Encouragingly, New York State established a pilot program in 2014 to train inmates to use naloxone and, upon completion, leave with a naloxone rescue kit. In 2015 , the Durham County Detention Facility became the first jail in the Southeast (a region with one of the nation’s highest overdose death rates) to provide naloxone to released inmates.
But these are exceptions. Even in areas where third parties equip jails with naloxone for released inmates, it often goes unused.
Correctional institutions, which ostensibly exist to protect us, serve as a key contact point for at-risk populations. When they fail to equip inmates with survival tools, educate them about harm reduction and overdose prevention, or provide critical reentry services, they’re complicit in the cycle of recidivism, continued suffering from substance use and PICS, and the wave of drug-related deaths in the US.
Jails and prisons have a unique opportunity to serve people in need of treatment and divert them from harmful behaviors. But right now, almost every step they take reinforces an incarcerated person’s reasons for using substances.
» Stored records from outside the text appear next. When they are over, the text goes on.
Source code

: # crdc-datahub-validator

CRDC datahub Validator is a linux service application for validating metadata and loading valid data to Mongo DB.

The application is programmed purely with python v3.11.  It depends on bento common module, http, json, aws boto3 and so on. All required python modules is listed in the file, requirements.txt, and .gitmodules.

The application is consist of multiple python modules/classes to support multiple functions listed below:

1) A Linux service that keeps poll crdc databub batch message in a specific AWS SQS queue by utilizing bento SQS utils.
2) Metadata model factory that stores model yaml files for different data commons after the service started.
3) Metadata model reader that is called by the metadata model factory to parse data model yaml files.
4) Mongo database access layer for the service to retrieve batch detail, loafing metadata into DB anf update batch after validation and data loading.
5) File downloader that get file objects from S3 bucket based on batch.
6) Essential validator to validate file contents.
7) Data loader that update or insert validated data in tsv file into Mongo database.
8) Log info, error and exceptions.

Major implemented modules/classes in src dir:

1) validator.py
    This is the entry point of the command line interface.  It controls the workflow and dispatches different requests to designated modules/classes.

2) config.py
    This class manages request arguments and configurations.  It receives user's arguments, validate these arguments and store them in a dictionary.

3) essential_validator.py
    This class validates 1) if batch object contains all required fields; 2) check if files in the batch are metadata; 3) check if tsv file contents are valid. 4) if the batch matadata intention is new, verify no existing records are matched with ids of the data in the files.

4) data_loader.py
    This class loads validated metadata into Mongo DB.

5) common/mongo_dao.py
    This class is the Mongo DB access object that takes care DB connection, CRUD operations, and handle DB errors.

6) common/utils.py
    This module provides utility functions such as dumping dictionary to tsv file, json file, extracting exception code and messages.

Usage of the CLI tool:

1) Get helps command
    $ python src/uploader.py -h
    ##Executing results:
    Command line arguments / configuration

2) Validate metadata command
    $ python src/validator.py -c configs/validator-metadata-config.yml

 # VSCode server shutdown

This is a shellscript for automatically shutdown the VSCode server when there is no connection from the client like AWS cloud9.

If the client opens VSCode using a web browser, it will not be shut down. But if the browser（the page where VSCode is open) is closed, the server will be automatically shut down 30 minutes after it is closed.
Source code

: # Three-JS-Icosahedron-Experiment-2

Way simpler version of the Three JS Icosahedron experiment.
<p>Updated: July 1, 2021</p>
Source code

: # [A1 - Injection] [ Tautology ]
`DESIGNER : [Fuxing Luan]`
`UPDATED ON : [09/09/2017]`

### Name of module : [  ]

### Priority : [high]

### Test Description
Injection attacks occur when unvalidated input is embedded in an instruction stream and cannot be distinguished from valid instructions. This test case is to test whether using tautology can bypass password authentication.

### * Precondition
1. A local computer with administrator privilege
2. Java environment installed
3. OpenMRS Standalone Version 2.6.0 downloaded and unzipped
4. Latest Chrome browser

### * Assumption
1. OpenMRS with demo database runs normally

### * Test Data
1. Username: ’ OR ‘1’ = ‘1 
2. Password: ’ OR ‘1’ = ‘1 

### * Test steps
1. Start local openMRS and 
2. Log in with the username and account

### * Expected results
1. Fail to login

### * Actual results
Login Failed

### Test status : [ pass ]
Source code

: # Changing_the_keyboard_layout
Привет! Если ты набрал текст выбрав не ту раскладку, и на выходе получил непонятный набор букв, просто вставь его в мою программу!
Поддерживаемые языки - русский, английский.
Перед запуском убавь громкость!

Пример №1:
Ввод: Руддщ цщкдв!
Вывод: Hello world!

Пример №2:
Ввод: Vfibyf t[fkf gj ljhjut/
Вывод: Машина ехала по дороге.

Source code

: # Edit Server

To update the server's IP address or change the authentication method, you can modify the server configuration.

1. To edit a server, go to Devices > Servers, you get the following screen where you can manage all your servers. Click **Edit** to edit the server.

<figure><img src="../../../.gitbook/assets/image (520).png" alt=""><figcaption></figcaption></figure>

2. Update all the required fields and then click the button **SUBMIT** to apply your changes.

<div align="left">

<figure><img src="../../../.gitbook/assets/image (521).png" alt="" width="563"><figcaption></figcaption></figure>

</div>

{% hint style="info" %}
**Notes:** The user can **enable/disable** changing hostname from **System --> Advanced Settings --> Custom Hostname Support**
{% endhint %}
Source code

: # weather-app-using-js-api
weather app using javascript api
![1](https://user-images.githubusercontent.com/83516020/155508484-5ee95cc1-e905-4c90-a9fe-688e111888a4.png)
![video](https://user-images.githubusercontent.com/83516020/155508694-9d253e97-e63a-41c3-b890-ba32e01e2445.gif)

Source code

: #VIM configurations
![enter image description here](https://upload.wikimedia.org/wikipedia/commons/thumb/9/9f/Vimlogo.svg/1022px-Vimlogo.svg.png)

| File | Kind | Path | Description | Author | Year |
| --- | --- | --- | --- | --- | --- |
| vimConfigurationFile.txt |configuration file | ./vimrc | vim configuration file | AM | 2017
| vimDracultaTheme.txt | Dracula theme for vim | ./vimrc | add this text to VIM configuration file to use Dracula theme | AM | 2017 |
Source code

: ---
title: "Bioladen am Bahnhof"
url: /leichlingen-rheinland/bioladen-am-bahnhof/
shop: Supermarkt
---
A drug-related jail or prison term shouldn’t carry a death risk. And rather existing merely to punish, the corrections system should provide incarcerated people with the tools they need to reintegrate into society and live healthy, productive lives.
*Marieke Liema, Harvard University; Maarten Kunst, Leiden University; Is there a recognizable post-incarceration syndrome among released “lifers”?, Conclusions
**Gorski lists five symptoms of Post Incarceration Syndrome: 1) Institutionalized Personality Traits; 2) Post Traumatic Stress Disorder; 3) Antisocial Personality Traits; 4) Social-Sensory Deprivation Syndrome; and 5) Reactive Substance Use Disorders, and indicates symptoms are most severe in prisoners incarcerated for longer than a year, who have multiple episodes of incarceration, have little to no access to educational/vocational training, are subject to 30 days solitary confinement, or have experienced severe trauma as a result of institutional abuse—meaning an extremely large segment of the formerly incarcerated population.